A child sits reading on her tablet.

In a time of crisis, a reading tournament scores big

Read to the Final Four is an annual competition tied to the basketball tournament. Even with the games canceled, third-graders across the Atlanta metro area kept competing, racking up nearly 16 million minutes of reading.

Getting started

To bring schools on board, Renaissance and the local organizing committee teamed up in reaching out to eligible school districts to invite them to participate. Once a district registered, our team at Renaissance handled platform setup and rostering, which included full functionality of myON, our digital reading platform, and individual reading accounts for each student.

In September and October, we hosted a series of “Getting Started” webinars—approximately 25 in total—targeted at the program leaders of 373 registered schools, as well as the third-grade teachers. The webinars included a program overview detailing the contest’s structure and timeline, along with a quick-start guide for myON. We wanted to make sure that every teacher left the session knowing how to support students logging into myON, selecting books, and reading.

Beginning in September and continuing through November, we sent out weekly emails clarifying contest information and offering tips for using myON. We also provided a website with a teacher “locker room” and a “family zone,” which hosted various resources, such as start guides and short videos, to support teachers and families throughout the program.

How it worked

Designed to mirror the NCAA Division I Men’s Basketball Tournament, the Read to the Final Four competition features four regions with multiple rounds of competition and elimination. To kick things off, the “tip-off round” began in early November. All participating schools had approximately three months to read as much as they could. To help align with the basketball tournament, schools were awarded “points” based on average minutes read and student enrollment so that large schools didn’t have an advantage over smaller schools. At the end of that round, the 68 schools with the most minutes read were placed randomly into the four regions for bracketed competition.

This format, according to Matthew White, “provides a friendly way for schools to compete and advance through the bracket, much like some of their favorite college teams. What we’ve found is that schools are competing against one another to read more minutes, which ultimately makes students better readers. The uniqueness of this bracket-style competition is that students get to truly be a part of the Madness and can advance to the Final Four just like their favorite teams!”

To avoid creating unnecessary rivals or negative feelings between schools, the tournament did not feature any head-to-head competition. Instead, schools competed to be at the top of their region to advance to the next round. In the round of 32, for example, there were eight schools in each region, so schools were aiming to be in the top four of their region. Points reset every round, so each round began with a fresh opportunity to win and continue to the next.

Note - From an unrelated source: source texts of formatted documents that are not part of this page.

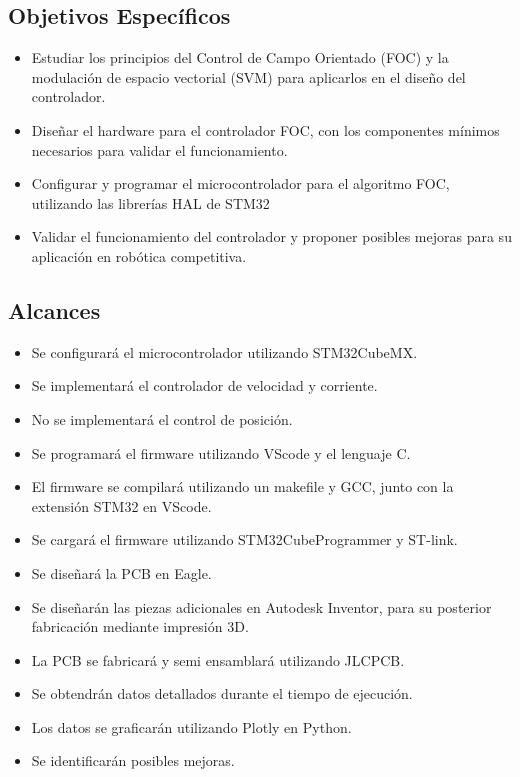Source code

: \documentclass[11pt]{report}
\begin{document}
\subsection{Objetivos Específicos}
\begin{itemize}
	\item Estudiar los principios del Control de Campo Orientado (FOC) y la modulación de espacio vectorial (SVM) para aplicarlos en el diseño del controlador.
	\item Diseñar el hardware para el controlador FOC, con los componentes mínimos necesarios para validar el funcionamiento.
	\item Configurar y programar el microcontrolador para el algoritmo FOC, utilizando las librerías HAL de STM32
	\item Validar el funcionamiento del controlador y proponer posibles mejoras para su aplicación en robótica competitiva.
\end{itemize}

\newpage
\subsection{Alcances}
\begin{itemize}
	\item Se configurará el microcontrolador utilizando STM32CubeMX.
	\item Se implementará el controlador de velocidad y corriente.
	\item No se implementará el control de posición.
	\item Se programará el firmware utilizando VScode y el lenguaje C.
	\item El firmware se compilará utilizando un makefile y GCC, junto con la extensión STM32 en VScode.
	\item Se cargará el firmware utilizando STM32CubeProgrammer y ST-link.
	\item Se diseñará la PCB en Eagle.
	\item Se diseñarán las piezas adicionales en Autodesk Inventor, para su posterior fabricación mediante impresión 3D.
	\item La PCB se fabricará y semi ensamblará utilizando JLCPCB.
	\item Se obtendrán datos detallados durante el tiempo de ejecución.
	\item Los datos se graficarán utilizando Plotly en Python.
	\item Se identificarán posibles mejoras.
\end{itemize}
\end{document}
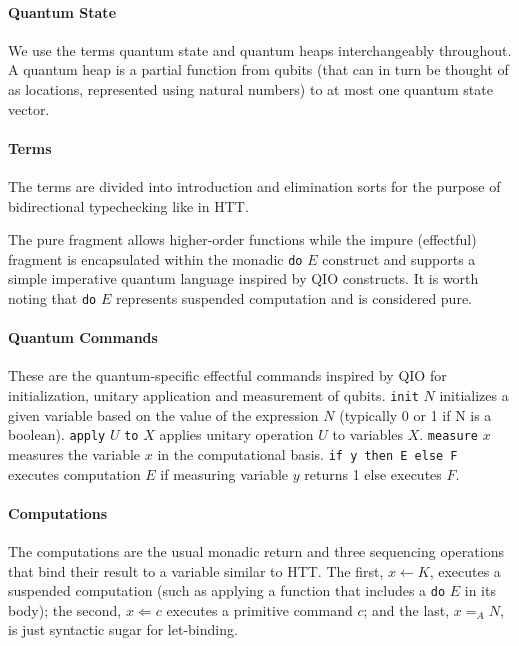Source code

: \documentclass[acmsmall,nonacm,timestamp,review=false,anonymous=false]{acmart}
\newcommand{\kw}[1]{\,\mathrm{\texttt{#1}}\,}
\begin{document}
\paragraph{Quantum State}

We use the terms quantum state and quantum heaps interchangeably throughout. A quantum heap is a partial function from qubits (that can in turn be thought of as locations, represented using natural numbers) to at most one quantum state vector.


\paragraph{Terms}
The terms are divided into introduction and elimination sorts for the purpose of bidirectional typechecking like in HTT.

The pure fragment allows higher-order functions while the impure (effectful) fragment is encapsulated within the monadic \texttt{do} $E$ construct and supports a simple imperative quantum language inspired by QIO constructs. It is worth noting that \texttt{do} $E$ represents suspended computation and is considered pure.

\paragraph{Quantum Commands}
These are the quantum-specific effectful commands inspired by QIO for initialization, unitary application and measurement of qubits.
\texttt{init} $N$ initializes a given variable based on the value of the expression $N$ (typically 0 or 1 if N is a boolean).
\texttt{apply} $U$ \texttt{to} $X$ applies unitary operation $U$ to variables $X$.
\texttt{measure} $x$ measures the variable $x$ in the computational basis.
\texttt{if y then E else F} executes computation $E$ if measuring variable $y$ returns 1 else executes $F$.

\paragraph{Computations} The computations are the usual monadic return and three sequencing operations that bind their result to a variable similar to HTT. The first, $x \leftarrow K$, executes a suspended computation (such as applying a function that includes a \texttt{do} $E$ in its body); the second, $x \Leftarrow c$ executes a primitive command $c$; and the last, $x =_A N$, is just syntactic sugar for let-binding.
\end{document}
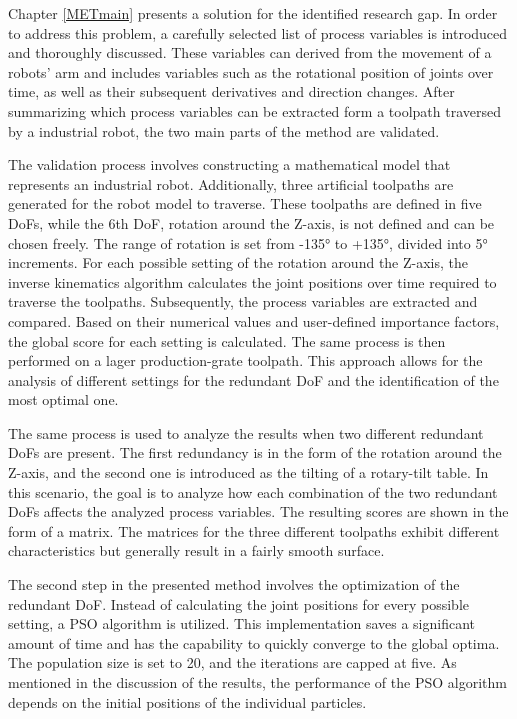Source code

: Chapter \ref{METmain} presents a solution for the identified research gap. In order to address this problem, a carefully selected list of process variables is introduced and thoroughly discussed. These variables can derived from the movement of a robots' arm and includes variables such as the rotational position of joints over time, as well as their subsequent derivatives and direction changes.
After summarizing which process variables can be extracted form a toolpath traversed by a industrial robot, the two main parts of the method are validated. 


The validation process involves constructing a mathematical model that represents an industrial robot. Additionally, three artificial toolpaths are generated for the robot model to traverse. These toolpaths are defined in five \acrshort{DoF}s, while the 6th \acrshort{DoF}, rotation around the Z-axis, is not defined and can be chosen freely. The range of rotation is set from -135° to +135°, divided into 5° increments. For each possible setting of the rotation around the Z-axis, the inverse kinematics algorithm calculates the joint positions over time required to traverse the toolpaths. Subsequently, the process variables are extracted and compared. Based on their numerical values and user-defined importance factors, the global score for each setting is calculated. The same process is then performed on a lager production-grate toolpath. This approach allows for the analysis of different settings for the redundant \acrshort{DoF} and the identification of the most optimal one.

The same process is used to analyze the results when two different redundant \acrshort{DoF}s are present. The first redundancy is in the form of the rotation around the Z-axis, and the second one is introduced as the tilting of a rotary-tilt table. In this scenario, the goal is to analyze how each combination of the two redundant \acrshort{DoF}s affects the analyzed process variables. The resulting scores are shown in the form of a matrix. The matrices for the three different toolpaths exhibit different characteristics but generally result in a fairly smooth surface.

The second step in the presented method involves the optimization of the redundant \acrshort{DoF}. Instead of calculating the joint positions for every possible setting, a \acrshort{PSO} algorithm is utilized. This implementation saves a significant amount of time and has the capability to quickly converge to the global optima. The population size is set to 20, and the iterations are capped at five.
As mentioned in the discussion of the results, the performance of the PSO algorithm depends on the initial positions of the individual particles.

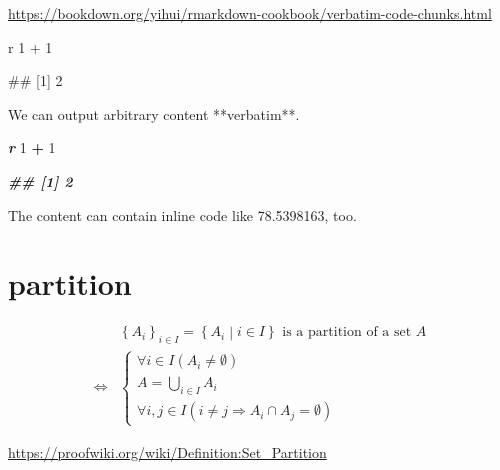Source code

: \documentclass[
]{book}
\newenvironment{Shaded}{\begin{snugshade}}{\end{snugshade}}
\newcommand{\DecValTok}[1]{\textcolor[rgb]{0.00,0.00,0.81}{#1}}
\newcommand{\InformationTok}[1]{\textcolor[rgb]{0.56,0.35,0.01}{\textbf{\textit{#1}}}}
\newcommand{\NormalTok}[1]{#1}
\newcommand{\SpecialCharTok}[1]{\textcolor[rgb]{0.81,0.36,0.00}{\textbf{#1}}}
\theoremstyle{definition}
\theoremstyle{definition}
\theoremstyle{definition}
\theoremstyle{definition}
\theoremstyle{remark}
\begin{document}
\url{https://bookdown.org/yihui/rmarkdown-cookbook/verbatim-code-chunks.html}

\begin{Shaded}
\begin{Highlighting}[]

\NormalTok{\textasciigrave{}\textasciigrave{}\textasciigrave{}r}
\NormalTok{1 + 1}
\NormalTok{\textasciigrave{}\textasciigrave{}\textasciigrave{}}

\NormalTok{\textasciigrave{}\textasciigrave{}\textasciigrave{}}
\NormalTok{\#\# [1] 2}
\NormalTok{\textasciigrave{}\textasciigrave{}\textasciigrave{}}
\end{Highlighting}
\end{Shaded}

\begin{Shaded}
\begin{Highlighting}[]
\NormalTok{We can output arbitrary content **verbatim**.}


\InformationTok{\textasciigrave{}\textasciigrave{}\textasciigrave{}r}
\DecValTok{1} \SpecialCharTok{+} \DecValTok{1}
\InformationTok{\textasciigrave{}\textasciigrave{}\textasciigrave{}}

\InformationTok{\textasciigrave{}\textasciigrave{}\textasciigrave{}}
\InformationTok{\#\# [1] 2}
\InformationTok{\textasciigrave{}\textasciigrave{}\textasciigrave{}}

\NormalTok{The content can contain inline code like}
\NormalTok{78.5398163, too.}
\end{Highlighting}
\end{Shaded}

\hypertarget{partition}{%
\chapter{partition}\label{partition}}

\begin{align*}
 & \left\{ A_{i}\right\} _{i\in I}=\left\{ A_{i}\middle|i\in I\right\} \text{ is a partition of a set }A\\
\Leftrightarrow & \begin{cases}
\forall i\in I\left(A_{i}\ne\emptyset\right)\\
A=\bigcup\limits _{i\in I}A_{i}\\
\forall i,j\in I\left(i\ne j\Rightarrow A_{i}\cap A_{j}=\emptyset\right)
\end{cases}
\end{align*}

\url{https://proofwiki.org/wiki/Definition:Set_Partition}
\end{document}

Four schools made it to the end of our reading tournament and claimed their place as winners of the competition: Tara Elementary School, Huie Elementary School, E.J. Swint Elementary School, and Riverdale Elementary School. Students at those schools won prizes and the top readers in each region were recognized.

To continue supporting young readers like these as schools across the country move to online education, Renaissance is offering several free programs that enable students to access literacy and math activities and to complete assignments remotely, along with some additional resources for teachers. We look forward to the return of the Final Four next year, but in the meantime, we hope that these resources will keep students engaged and learning.